Tuesday, April 14, 2015

Grief takes time (with thanks to Erica)

Blessings on a friend, Erica Goldblatt Hyatt, for writing....


"It's time to move on." ~ OR ~ "You seem to be over this pretty quick."

"You'll hurt less if you throw yourself back into work."  ~ OR ~ "What are you doing back at work so soon? You need more time."

"Time heals all wounds."  ~ OR ~ "You will never recover."

"It's unhealthy if your grief prevents you from enjoying life."  ~ OR ~ "It's unhealthy if you are still taking pleasure in things you used to." 

"It's abnormal if you receive signs from the afterlife."  ~ OR ~ "It's abnormal if you haven't gotten a sign."

NO. Grief is not binary!! Grief is cyclical, complex, mystical, and not defined by time and space. The loss of a relationship is something that needs continual reevaluation, assessment, and sensitivity. We pretend that our culture has moved forward in an understanding of what the bereaved need but I still see messages that indicate a lack of comprehension or assumptions regarding what "normal" bereavement is. 

Please know that it's ok to assert that you need more time. It's ok for life to not snap back into place. Its ok if it does. It's ok to ache and bleed. It's ok to seek new understandings of the afterlife. It's ok to question the meaning of life at all and feel as though you have lost your sense of safety in the world. It's ok to be angry. It's ok to be numb. It's ok for friendships to be lost or reconstructed: truly, loss provides an opportunity to see who really cares in the short and long term. And most of all, even if in a whisper, it's ok to ask for help.


Between September 16 & October 30, 2001 I lost my mother (who was far more than a parent) & my family - losses I'd expected for quite some time.  I also lost my job, workplace, co-workers - losses that totally blindsided me.  

I felt distanced from my community, my friends.  Our savings had been depleted, our bills increased, our income slashed.  It felt like everything that had given me a sense of place was stripped away - except John.

I had not expected to feel grief when Mom died, nor did I.  She was ready, so was I.  But losing everything - that devastated me.  Instead of taking me weeks to be functional again, let alone heal, it was months, then over a year.  Through it all, John was my rock.  

Once, I asked why he didn't get frustrated with me, why he didn't get upset over how long it was taking for me to get my footing back, why he didn't seem worried about our finances - why he just stood by me, week after week, month after month.  How was it possible he didn't seem at all distressed over my continued grief & grieving - it was taking so long! 

Will always & forever remember his reply - It's taking as long as it takes.  

It's taking as long as it takes.  Here was a guy who's an only child, who doesn't have a lot of friends, who is sort of a fairly solitary fellow, yet who understood the situation so much better than I even came close. 

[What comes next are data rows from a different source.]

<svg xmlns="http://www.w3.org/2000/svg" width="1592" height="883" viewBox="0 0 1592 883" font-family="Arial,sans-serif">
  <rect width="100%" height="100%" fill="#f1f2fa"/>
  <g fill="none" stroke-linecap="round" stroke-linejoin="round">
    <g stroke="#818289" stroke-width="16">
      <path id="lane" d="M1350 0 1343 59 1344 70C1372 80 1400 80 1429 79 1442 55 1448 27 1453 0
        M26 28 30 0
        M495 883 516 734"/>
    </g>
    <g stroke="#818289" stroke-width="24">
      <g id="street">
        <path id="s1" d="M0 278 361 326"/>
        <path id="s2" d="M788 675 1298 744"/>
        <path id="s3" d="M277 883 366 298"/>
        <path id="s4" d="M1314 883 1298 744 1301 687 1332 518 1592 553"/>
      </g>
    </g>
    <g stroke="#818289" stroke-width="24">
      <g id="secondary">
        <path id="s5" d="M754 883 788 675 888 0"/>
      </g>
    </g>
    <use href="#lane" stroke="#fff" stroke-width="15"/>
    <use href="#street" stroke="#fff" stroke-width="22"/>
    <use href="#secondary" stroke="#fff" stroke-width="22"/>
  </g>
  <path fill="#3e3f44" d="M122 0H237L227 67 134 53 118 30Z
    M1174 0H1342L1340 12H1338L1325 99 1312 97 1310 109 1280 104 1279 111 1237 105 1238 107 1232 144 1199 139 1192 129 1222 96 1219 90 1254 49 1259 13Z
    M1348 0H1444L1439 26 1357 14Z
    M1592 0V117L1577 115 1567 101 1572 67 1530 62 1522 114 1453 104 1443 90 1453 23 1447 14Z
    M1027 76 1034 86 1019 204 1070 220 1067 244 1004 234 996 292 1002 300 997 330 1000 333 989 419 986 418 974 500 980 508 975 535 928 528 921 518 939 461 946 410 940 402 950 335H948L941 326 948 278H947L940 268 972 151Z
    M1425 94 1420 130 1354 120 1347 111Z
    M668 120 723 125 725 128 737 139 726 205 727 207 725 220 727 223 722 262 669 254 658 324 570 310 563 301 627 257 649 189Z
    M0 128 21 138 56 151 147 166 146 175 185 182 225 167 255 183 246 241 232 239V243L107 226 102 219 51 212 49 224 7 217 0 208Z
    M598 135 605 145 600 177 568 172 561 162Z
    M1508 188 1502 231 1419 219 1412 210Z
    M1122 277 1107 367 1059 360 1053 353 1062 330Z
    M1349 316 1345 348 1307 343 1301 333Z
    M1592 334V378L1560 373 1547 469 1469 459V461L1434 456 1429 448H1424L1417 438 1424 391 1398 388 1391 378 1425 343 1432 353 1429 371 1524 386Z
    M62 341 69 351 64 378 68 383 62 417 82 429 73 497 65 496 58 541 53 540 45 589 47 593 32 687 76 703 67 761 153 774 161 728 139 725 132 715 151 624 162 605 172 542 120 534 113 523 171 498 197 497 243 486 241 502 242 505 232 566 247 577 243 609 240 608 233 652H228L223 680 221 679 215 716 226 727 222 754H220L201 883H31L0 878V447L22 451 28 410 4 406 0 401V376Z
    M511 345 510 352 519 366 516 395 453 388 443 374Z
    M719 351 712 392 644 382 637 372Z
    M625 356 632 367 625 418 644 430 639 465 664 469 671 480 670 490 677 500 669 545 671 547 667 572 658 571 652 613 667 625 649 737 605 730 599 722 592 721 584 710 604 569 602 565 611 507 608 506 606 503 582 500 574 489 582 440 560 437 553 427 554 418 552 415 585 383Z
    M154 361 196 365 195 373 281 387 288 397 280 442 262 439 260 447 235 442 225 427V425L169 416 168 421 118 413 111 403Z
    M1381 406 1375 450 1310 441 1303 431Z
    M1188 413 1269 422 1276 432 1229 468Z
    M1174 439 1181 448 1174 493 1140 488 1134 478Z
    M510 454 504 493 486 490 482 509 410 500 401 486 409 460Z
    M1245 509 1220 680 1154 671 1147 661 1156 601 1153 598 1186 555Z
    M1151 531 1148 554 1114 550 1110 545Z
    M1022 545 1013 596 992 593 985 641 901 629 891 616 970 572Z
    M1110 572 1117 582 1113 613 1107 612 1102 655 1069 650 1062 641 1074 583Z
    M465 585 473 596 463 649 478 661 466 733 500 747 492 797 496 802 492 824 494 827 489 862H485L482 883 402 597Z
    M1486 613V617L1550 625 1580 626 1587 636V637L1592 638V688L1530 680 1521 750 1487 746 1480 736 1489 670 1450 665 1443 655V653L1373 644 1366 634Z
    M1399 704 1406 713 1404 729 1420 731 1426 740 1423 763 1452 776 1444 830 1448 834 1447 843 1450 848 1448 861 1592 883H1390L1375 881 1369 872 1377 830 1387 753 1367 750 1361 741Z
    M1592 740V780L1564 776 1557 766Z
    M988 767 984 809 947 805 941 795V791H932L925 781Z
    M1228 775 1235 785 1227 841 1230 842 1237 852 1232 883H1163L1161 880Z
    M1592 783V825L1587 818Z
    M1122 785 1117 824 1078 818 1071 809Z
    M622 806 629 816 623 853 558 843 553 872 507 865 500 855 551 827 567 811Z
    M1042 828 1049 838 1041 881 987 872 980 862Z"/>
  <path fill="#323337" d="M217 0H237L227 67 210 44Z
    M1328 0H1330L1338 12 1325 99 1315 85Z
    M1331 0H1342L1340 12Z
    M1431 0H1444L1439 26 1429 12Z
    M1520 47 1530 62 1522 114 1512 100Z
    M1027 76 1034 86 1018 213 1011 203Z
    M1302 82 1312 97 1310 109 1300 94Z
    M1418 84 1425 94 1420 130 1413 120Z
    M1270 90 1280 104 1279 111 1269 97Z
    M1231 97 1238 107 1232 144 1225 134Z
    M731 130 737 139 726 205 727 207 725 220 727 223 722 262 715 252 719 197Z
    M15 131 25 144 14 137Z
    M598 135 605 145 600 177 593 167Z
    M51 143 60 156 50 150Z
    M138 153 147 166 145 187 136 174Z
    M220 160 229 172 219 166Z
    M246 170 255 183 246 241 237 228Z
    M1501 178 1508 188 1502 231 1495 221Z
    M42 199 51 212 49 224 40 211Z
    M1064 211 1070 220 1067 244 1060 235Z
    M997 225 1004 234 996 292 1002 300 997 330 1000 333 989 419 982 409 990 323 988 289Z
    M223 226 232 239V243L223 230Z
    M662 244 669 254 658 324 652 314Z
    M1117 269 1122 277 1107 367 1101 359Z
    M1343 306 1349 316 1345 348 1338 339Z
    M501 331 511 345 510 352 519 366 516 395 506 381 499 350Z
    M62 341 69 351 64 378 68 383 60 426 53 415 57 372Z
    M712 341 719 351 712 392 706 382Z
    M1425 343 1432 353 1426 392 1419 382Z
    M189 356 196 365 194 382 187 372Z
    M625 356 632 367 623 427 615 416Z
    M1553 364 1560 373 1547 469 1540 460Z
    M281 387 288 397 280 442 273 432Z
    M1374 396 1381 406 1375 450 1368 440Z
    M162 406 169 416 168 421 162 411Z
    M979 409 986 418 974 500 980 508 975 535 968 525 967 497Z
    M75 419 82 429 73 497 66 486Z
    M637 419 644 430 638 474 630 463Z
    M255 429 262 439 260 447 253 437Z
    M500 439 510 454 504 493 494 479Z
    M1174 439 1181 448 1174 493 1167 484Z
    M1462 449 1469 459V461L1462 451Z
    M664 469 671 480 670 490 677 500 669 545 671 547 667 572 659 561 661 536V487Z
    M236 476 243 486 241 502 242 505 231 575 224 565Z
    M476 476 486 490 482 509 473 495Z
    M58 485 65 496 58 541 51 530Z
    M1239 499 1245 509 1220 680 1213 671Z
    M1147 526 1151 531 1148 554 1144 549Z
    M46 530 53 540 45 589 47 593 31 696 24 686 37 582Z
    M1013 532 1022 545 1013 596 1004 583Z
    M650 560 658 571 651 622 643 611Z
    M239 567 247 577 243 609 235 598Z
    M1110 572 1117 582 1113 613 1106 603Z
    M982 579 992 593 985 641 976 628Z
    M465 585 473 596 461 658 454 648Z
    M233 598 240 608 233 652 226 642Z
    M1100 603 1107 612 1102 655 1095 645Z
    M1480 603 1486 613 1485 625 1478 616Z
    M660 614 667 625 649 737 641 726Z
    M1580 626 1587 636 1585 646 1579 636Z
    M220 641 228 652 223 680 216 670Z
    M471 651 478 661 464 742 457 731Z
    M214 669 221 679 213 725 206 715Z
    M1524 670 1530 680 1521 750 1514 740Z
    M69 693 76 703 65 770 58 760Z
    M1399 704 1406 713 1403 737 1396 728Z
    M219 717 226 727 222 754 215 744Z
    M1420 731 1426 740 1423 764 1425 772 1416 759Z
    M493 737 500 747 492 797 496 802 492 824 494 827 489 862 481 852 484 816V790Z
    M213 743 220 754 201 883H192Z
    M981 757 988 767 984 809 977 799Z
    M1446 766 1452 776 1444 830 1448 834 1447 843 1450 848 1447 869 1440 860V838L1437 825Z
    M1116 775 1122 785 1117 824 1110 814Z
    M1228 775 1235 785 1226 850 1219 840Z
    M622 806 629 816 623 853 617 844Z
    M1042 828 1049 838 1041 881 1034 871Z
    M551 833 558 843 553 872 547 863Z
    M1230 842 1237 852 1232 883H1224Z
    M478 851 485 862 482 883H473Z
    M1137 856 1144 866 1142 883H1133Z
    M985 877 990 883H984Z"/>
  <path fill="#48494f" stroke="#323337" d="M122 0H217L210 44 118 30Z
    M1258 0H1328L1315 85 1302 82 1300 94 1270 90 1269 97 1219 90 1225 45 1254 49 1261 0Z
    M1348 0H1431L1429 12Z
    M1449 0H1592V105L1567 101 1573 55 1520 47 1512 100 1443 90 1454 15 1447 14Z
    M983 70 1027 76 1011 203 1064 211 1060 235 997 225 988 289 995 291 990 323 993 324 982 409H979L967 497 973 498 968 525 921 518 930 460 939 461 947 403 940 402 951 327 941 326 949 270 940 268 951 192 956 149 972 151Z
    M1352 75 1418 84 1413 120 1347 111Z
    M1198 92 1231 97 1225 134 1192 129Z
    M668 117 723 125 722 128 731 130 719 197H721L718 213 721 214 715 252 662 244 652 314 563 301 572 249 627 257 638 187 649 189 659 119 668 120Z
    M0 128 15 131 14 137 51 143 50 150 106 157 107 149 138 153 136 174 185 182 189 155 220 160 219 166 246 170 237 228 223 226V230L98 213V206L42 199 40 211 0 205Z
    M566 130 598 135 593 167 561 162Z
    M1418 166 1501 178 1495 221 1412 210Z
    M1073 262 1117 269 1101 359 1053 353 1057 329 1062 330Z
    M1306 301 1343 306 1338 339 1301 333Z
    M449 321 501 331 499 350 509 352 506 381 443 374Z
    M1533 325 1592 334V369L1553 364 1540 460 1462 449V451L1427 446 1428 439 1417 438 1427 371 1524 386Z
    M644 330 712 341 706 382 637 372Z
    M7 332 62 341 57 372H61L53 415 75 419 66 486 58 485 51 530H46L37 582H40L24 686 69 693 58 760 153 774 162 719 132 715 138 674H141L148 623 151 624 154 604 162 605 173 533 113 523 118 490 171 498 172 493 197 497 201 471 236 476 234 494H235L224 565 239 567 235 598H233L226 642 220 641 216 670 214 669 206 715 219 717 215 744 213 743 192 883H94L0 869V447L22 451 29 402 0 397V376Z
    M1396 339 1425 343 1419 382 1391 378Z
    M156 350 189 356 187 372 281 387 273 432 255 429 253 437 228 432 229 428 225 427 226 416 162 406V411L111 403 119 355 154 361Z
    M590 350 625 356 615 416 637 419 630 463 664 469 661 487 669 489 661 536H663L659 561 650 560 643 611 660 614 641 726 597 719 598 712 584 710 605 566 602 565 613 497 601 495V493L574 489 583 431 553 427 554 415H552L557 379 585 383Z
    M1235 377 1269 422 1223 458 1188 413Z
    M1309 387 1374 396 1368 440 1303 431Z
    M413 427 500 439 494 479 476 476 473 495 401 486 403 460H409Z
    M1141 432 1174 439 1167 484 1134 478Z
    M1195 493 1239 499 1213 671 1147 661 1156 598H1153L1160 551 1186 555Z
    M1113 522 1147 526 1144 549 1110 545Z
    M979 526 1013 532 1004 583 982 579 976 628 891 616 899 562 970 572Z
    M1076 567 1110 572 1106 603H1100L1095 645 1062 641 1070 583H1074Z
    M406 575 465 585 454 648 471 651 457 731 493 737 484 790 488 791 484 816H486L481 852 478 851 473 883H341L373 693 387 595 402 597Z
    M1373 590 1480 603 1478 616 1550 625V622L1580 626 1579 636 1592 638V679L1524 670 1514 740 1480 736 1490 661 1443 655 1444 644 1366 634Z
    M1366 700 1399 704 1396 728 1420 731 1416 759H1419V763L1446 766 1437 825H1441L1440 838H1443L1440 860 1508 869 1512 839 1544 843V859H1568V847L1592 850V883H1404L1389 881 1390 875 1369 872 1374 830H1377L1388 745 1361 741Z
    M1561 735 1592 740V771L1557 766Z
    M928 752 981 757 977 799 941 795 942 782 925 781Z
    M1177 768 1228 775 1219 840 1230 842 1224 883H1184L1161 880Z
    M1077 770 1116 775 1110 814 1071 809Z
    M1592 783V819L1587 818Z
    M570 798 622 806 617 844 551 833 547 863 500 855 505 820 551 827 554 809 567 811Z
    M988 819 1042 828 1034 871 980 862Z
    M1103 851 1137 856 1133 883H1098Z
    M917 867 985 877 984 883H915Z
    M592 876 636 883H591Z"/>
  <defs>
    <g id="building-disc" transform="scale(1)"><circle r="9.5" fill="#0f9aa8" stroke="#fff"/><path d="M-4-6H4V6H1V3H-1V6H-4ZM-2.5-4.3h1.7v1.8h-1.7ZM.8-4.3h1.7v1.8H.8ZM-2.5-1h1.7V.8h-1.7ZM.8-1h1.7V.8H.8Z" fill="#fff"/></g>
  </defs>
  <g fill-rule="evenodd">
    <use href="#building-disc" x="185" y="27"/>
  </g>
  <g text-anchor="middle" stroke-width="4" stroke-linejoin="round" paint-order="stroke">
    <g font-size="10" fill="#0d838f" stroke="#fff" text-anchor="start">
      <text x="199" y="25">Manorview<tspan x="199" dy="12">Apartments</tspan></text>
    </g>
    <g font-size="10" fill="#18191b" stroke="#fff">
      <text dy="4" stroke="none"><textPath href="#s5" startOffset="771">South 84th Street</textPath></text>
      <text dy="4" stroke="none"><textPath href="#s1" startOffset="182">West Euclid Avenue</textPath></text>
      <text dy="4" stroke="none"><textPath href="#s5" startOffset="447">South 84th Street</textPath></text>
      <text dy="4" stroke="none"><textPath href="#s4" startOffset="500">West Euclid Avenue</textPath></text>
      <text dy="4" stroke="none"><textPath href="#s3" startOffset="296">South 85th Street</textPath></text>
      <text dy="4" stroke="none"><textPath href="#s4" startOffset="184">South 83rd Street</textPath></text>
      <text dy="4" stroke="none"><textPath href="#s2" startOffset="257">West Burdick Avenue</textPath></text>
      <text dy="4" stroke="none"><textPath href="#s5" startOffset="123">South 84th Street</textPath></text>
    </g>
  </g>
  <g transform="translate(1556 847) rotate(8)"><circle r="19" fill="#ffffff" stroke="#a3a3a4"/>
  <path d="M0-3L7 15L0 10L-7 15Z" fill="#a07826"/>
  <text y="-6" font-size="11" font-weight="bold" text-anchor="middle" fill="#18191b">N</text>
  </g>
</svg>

Erica is totally spot on - grief is cyclical & complex, impossible to define by time & space.  But people seem to have a sense it should be.  I did.  My brother did, when he was amazed that Mom still grieved the loss of our brother, Ian, decades & decades after his death.  To the end of her days, Mom felt her loss.  She could never move on, get past, get over.  When it came to Ian, then later Dad, some sense of bereavement always lingered.  Not morbid, dark, destructive, but a sense of something missing, of the universe being not quite right, still there.  

Grief is not straightforward.  There is no timeline, it has no "complete by" date.  It takes as long as it takes.